Je me rattrape avec les dictées. C’est l’instant de l’après-midi que je préfère quand, penché sur la page blanche de mon cahier, tenant la plume à la main, j’attends que vienne la voix de Mam, inventant les mots un à un, très lentement, comme si elle nous les donnait, comme si elle les dessinait avec les inflexions des syllabes.
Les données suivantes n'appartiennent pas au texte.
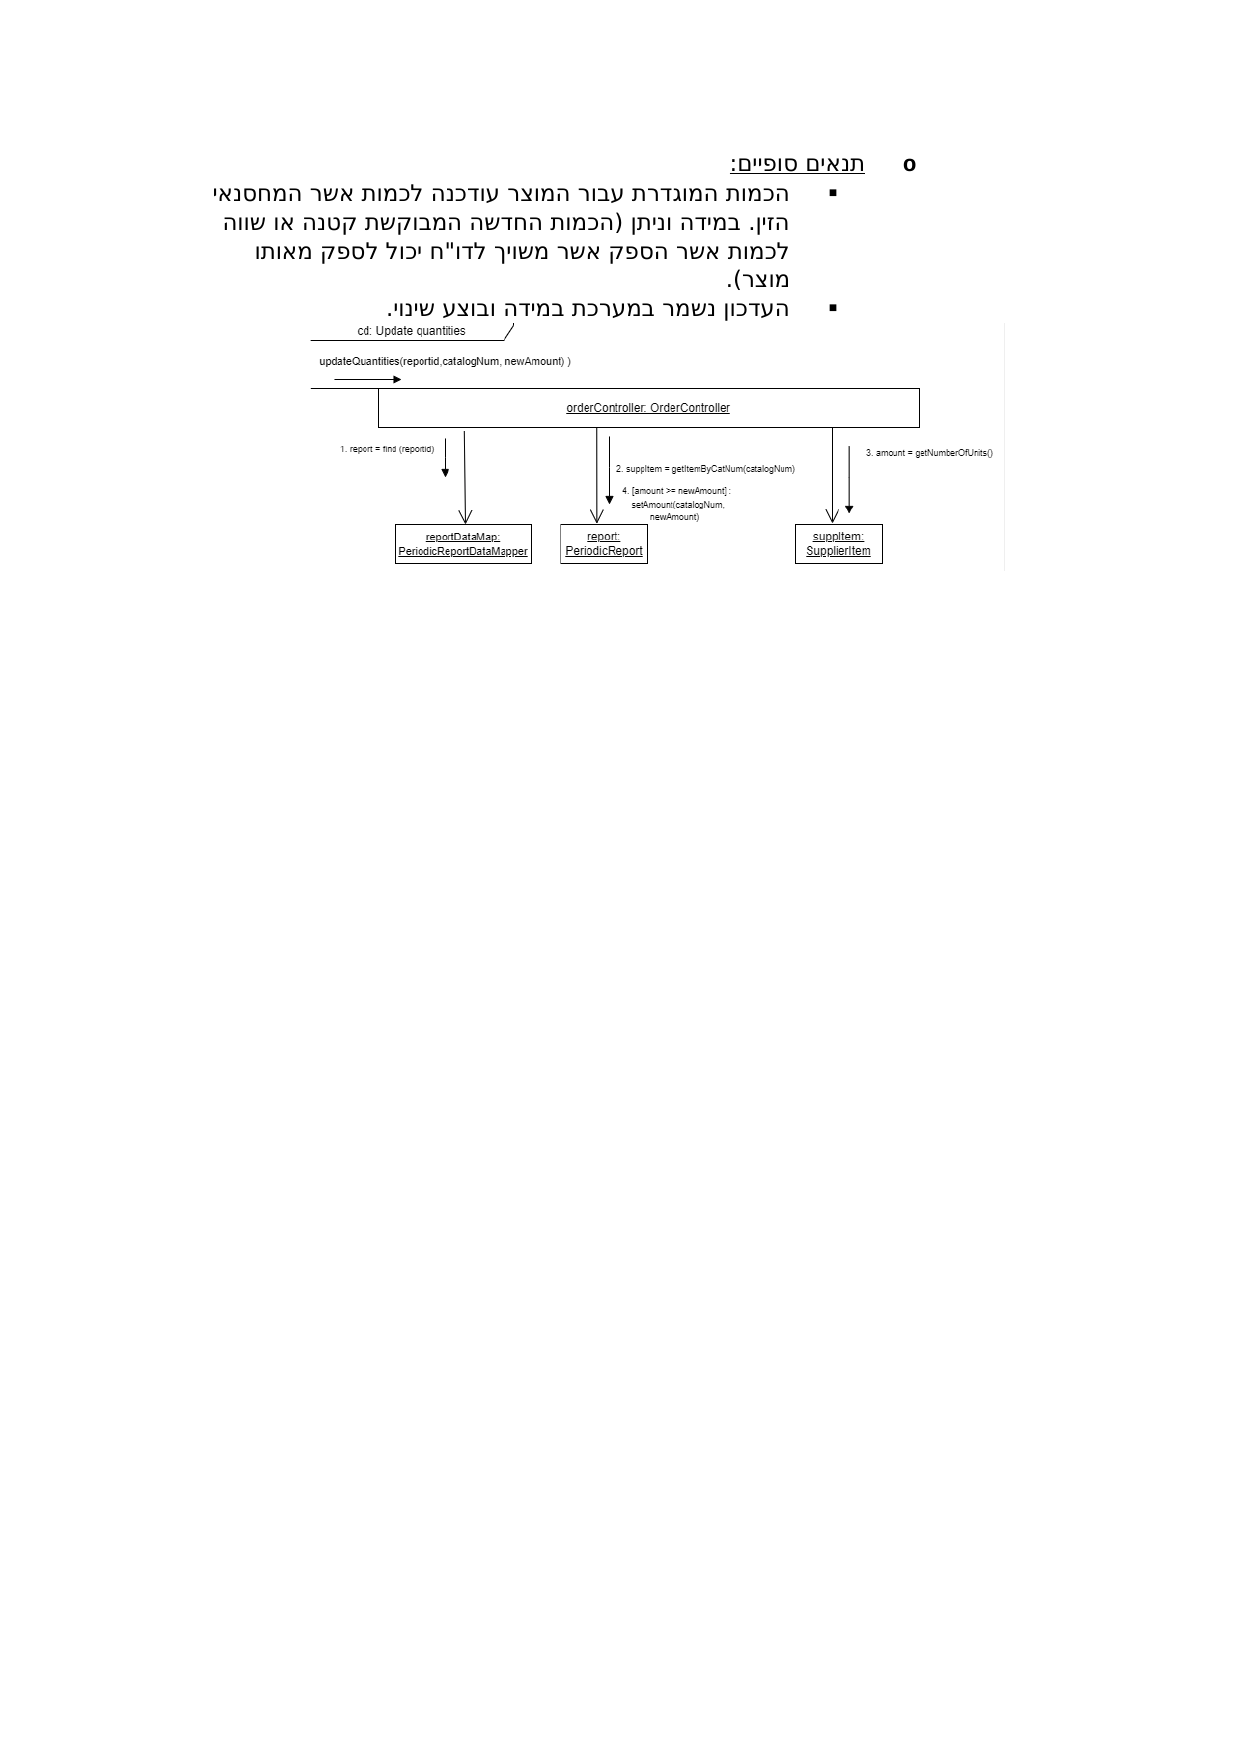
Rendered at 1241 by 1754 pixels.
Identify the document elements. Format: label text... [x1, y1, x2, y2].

list העדכון נשמר במערכת במידה ובוצע שינוי. [187, 295, 828, 322]
picture [310, 323, 1005, 571]
list הכמות המוגדרת עבור המוצר עודכנה לכמות אשר המחסנאי הזין. במידה וניתן (הכמות החדשה המבוקשת קטנה או שווה לכמות אשר הספק אשר משויך לדו"ח יכול לספק מאותו מוצר). [187, 180, 828, 293]
list תנאים סופיים: [187, 150, 903, 178]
Il y a les mots difficiles, qu’elle a choisis avec soin, car c’est elle qui invente les textes de nos dictées : « charrette », « soupirail », « arc-en-ciel », « cavalcade », « attelle », « gué », « apercevoir », et bien sûr, de temps en temps, pour nous faire rire, les « poux », les « choux », les « hiboux » et les « bijoux ». J’écris sans me presser, le mieux que je peux, pour faire durer le temps où résonne la voix de Mam dans le silence de la feuille blanche, dans l’attente aussi du moment où elle me dira, avec un petit signe de tête, comme si c’était la première fois qu’elle le remarquait :

« Tu as une jolie écriture. »

Ensuite elle relit, mais à son rythme, en marquant un léger arrêt pour les virgules, un silence pour les points. Cela non plus ne peut pas s’arrêter, c’est une longue histoire qu’elle raconte, soir après soir, où reviennent les mêmes mots, la même musique, mais brouillés et distribués autrement. La nuit, couché sur mon lit de camp sous le voile de la moustiquaire, juste avant de m’endormir, écoutant les bruits familiers, la voix grave de mon père qui lit un article du journal, ou qui converse avec Mam et la tante Adélaïde, le rire léger de Mam, les voix éloignées des Noirs assis sous les arbres, guettant le bruit du vent de la mer dans les aiguilles des filaos, c’est cette même interminable histoire qui me revient, pleine de mots et de sons, dictée lentement par Mam, quelquefois l’ac-cent aigu qu’elle met sur une syllabe, ou le silence très long qui fait grandir un mot, et la lumière de son regard brille sur ces phrases incompréhensibles et belles. Je crois que je ne m’endors que lorsque j’ai vu briller cette lumière, quand j’ai perçu cette étincelle. Un mot, rien qu’un mot, que j’emporte avec moi dans le sommeil.